Kids experiment, and no one assumes things about a young girl's gender identity or sexual orientation when she chooses football over ballet or pants over skirts. Yet when my brother wanted to come to ballet classes with me as a child, my mother said no, too scared of the backlash he'd receive from kids (and other parents) in a largely Catholic, conservative country. And judging by the horrible responses to Green's photo today, a good two decades later, I understand that fear.

The second fact that deserves highlighting in Green's response? Green said, "He's not harming anyone, wearing a dress." That's a reminder that the United States (and a large number of countries) seems to need, since flouting traditional gender stereotypes is often perceived as a cover-up for something predatory and harmful.

States and schools routinely ban transgender individuals from using bathrooms that match their gender identity, using the excuse that they must protect little girls and women. But protect them from what, exactly?
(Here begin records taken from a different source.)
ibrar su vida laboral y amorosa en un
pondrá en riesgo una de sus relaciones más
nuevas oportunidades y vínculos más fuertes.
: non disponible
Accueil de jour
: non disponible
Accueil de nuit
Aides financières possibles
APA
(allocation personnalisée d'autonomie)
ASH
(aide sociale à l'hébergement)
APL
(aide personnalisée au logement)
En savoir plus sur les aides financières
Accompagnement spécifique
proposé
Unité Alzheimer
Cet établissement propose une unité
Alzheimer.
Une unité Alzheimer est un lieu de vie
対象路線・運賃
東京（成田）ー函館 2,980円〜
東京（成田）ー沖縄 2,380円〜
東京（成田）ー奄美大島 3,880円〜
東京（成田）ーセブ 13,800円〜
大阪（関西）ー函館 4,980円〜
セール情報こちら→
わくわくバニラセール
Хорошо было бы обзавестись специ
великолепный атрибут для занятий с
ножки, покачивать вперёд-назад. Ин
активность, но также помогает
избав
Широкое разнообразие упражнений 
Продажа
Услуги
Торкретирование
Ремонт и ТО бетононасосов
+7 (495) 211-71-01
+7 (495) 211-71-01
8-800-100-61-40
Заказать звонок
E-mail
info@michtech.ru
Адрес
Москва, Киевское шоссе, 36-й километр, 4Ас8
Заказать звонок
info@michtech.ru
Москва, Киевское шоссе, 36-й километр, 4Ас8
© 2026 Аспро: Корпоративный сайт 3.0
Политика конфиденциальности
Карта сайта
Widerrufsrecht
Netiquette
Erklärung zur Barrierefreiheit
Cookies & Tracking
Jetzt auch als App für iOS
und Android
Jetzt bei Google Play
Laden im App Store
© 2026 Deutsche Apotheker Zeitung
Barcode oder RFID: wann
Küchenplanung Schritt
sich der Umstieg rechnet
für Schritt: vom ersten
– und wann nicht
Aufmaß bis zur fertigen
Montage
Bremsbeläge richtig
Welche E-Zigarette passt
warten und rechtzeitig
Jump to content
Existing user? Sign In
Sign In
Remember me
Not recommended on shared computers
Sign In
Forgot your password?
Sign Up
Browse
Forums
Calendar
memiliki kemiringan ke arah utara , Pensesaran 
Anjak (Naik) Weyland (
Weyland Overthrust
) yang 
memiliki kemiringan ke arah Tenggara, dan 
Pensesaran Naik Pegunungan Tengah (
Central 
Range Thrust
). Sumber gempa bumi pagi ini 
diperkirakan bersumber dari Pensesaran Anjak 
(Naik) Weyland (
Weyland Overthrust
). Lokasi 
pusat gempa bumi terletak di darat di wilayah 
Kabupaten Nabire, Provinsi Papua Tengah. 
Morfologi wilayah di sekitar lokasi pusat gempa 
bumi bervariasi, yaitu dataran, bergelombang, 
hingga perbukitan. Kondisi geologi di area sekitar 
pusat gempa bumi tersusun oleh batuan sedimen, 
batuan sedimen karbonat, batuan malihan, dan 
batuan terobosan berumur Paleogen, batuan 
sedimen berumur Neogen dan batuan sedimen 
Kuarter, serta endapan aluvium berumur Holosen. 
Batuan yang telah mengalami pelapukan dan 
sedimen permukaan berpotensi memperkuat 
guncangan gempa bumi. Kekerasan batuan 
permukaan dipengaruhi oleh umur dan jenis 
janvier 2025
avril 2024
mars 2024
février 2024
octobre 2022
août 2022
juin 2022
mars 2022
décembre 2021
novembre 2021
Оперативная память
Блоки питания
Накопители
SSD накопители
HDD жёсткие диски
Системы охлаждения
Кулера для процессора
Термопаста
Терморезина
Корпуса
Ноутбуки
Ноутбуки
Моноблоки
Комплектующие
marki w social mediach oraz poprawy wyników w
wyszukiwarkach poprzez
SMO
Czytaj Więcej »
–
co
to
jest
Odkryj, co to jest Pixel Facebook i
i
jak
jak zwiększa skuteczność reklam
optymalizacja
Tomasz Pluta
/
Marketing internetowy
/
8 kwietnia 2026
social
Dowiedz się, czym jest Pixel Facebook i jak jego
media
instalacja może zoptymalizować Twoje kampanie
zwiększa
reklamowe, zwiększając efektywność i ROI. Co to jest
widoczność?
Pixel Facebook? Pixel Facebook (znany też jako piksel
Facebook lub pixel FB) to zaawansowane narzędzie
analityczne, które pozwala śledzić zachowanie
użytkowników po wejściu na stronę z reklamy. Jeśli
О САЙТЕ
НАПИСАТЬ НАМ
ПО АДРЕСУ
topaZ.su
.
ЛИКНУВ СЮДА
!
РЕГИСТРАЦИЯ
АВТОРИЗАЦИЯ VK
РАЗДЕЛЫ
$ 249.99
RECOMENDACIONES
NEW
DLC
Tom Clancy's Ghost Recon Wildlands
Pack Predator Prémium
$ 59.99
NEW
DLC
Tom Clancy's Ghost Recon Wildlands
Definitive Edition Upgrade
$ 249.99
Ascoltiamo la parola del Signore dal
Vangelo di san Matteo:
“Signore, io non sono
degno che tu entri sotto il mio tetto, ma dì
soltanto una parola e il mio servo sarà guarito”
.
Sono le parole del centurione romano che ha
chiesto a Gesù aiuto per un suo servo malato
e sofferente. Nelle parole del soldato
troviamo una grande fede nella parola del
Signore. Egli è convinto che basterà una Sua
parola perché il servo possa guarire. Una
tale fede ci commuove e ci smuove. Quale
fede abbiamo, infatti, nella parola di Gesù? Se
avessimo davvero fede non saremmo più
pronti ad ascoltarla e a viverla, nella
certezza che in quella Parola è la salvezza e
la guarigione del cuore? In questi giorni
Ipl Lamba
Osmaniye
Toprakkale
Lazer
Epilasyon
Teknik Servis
There's zero existing evidence of violence associated with allowing individuals to use bathrooms that match their gender identity. (Meanwhile, sexual orientation continues to rank as the third-highest motivator for hate crimes in the United States, according to the Human Rights Campaign.)

There's nothing wrong or harmful with a boy wearing a Frozen dress or donning a wig or attending ballet class. Experts routinely state that allowing a little boy to act in stereotypically feminine ways will not affect his sexual orientation or gender identity, both of which most experts agree are biologically set, anyway. And if Green and Fox — and more importantly, their son — aren't bothered by it, then why should anyone else care what Noah wears?